If December home prices were higher than expected, January numbers are shaping up to be even stronger.

Economists predict a median 7.85 increase in the year-over-year Case Shiller Home Price Index for the month of January – that’s fifteen percent higher than December’s 6.84.

There are several reasons to anticipate strong growth in January home prices. The first is momentum, and there’s been a lot of positive momentum in the housing market. Other housing indicators like home sales and housing starts have already been released for January, and they were all encouraging. All of the home sales indicators – existing, new and pending – saw increases in January. There was also an increase in housing starts. This can only bode well for home prices.

Robert Denk, Senior Economist for the National Association of Homebuilders compares the housing market activity to a bouncing ball – home prices hit the “ground” in 2008. The impressive growth we saw at the end of 2012 and will inevitably see in early 2013 is from the momentum of “that ball flying up again.”

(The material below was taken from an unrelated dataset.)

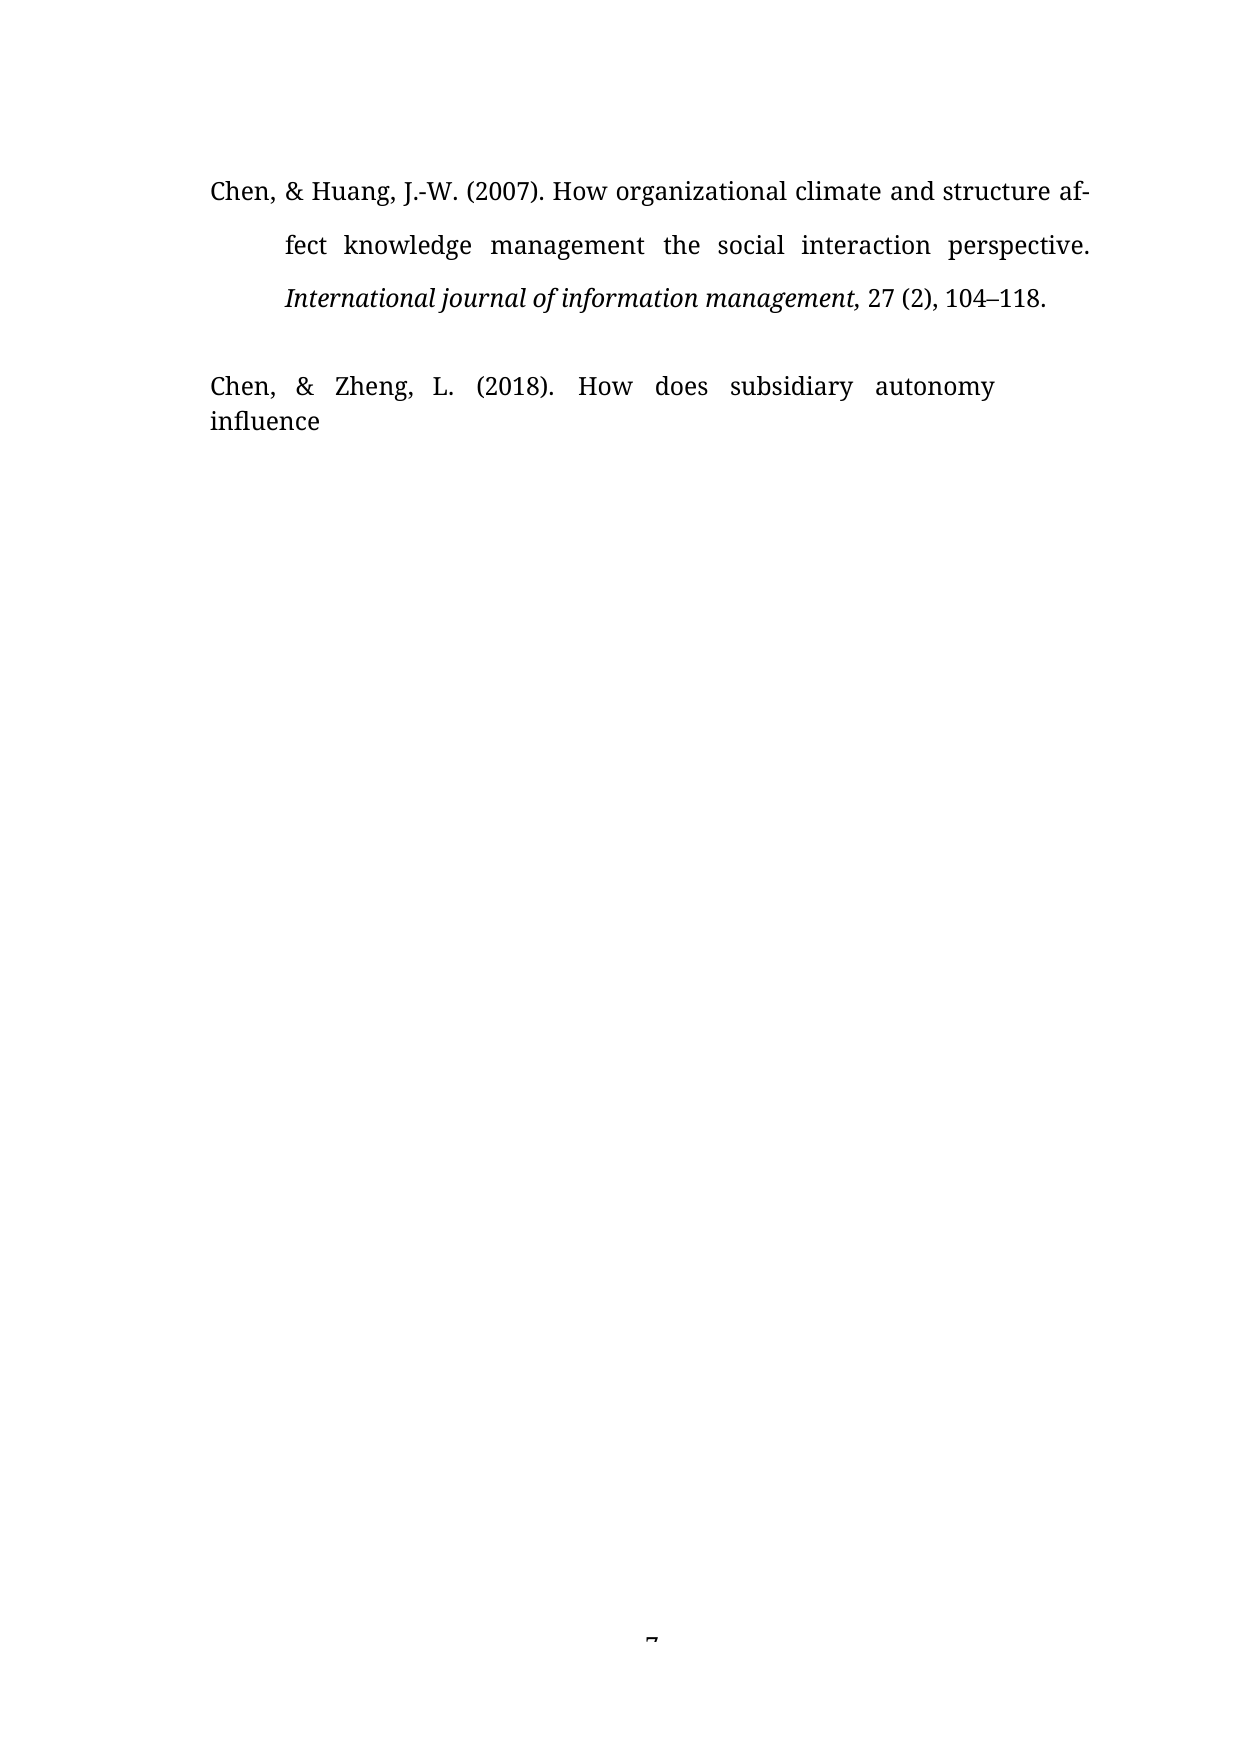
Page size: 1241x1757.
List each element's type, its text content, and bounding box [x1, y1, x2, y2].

The other reason to predict a strong increase in home prices relates to the law supply and demand.

“The bottom line is there is still a very limited supply of inventory of new and existing homes and that’s helping to support prices,” said John Herrmann, an economist with his own forecasting firm.

Fewer and fewer foreclosed homes are being sold at auction, and it’s contributing to the decline in inventory. Homes sold at auction put downward pressure on home prices since they sell for prices that are significantly below market value. Herrmann points to an increase in short sales as a sign that banks have increased confidence in the economy and the upward direction of the housing market. A short sale happens when banks accept less money than is owed on the mortgage.

And there’s an increase in demand. The upswing of the market has bolstered buyer confidence, and people are looking to buy.  There has been an uptake in cash sales, which says two things about the market.  First, cash sales are usually made by real estate investors.

“If investors think it’s a good time to buy with all cash it means they feel comfortable about the market and they they expect the prices to go higher in the coming months,” said Brian Jones, a Senior Economist at Societe Generale.

“If you have cash hanging around there’s no better time to buy.”

Second, when traditional buyers who are planning to reside in the home use cash, it shows the wounds caused by the housing crisis have not quite healed.

“That potential homeowners have built up the cash reserves and would bypass taking out a mortgage suggests that homeowners are cautious,” said Herrmann.

Nevertheless, cash purchases are good for the housing market in the long term because they limit volatility and promote stability.

And stability is what economists foresee for late 2013 through 2014, when they believe home prices find a healthy growth pace of 3.5 to 4 percent — the same rate as personal income.

“In late 2011 and 2012 things had gone low enough that they had nowhere to go but up,” said Denk.

“We expect it to slow down and begin to rise at a more sustainable rate.”